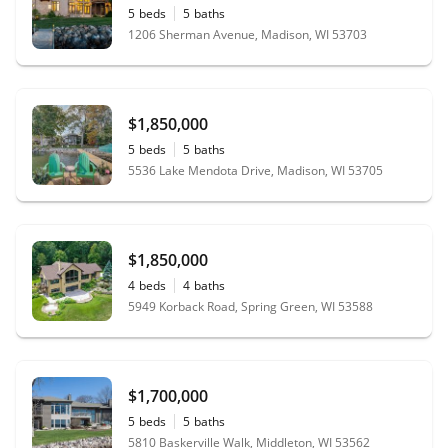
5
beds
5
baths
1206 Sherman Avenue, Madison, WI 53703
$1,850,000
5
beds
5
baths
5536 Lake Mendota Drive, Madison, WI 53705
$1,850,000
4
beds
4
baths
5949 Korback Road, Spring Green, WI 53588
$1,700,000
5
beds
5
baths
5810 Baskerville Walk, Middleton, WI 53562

▸ TASK OBJECTIVE: Render every line of text from the rows above as a numbered list, skipping blank lines. Leave the pictures out of your answer.

▸ PROBLEM SOLUTION:
1. 5
2. beds
3. 5
4. baths
5. 1206 Sherman Avenue, Madison, WI 53703
6. $1,850,000
7. 5
8. beds
9. 5
10. baths
11. 5536 Lake Mendota Drive, Madison, WI 53705
12. $1,850,000
13. 4
14. beds
15. 4
16. baths
17. 5949 Korback Road, Spring Green, WI 53588
18. $1,700,000
19. 5
20. beds
21. 5
22. baths
23. 5810 Baskerville Walk, Middleton, WI 53562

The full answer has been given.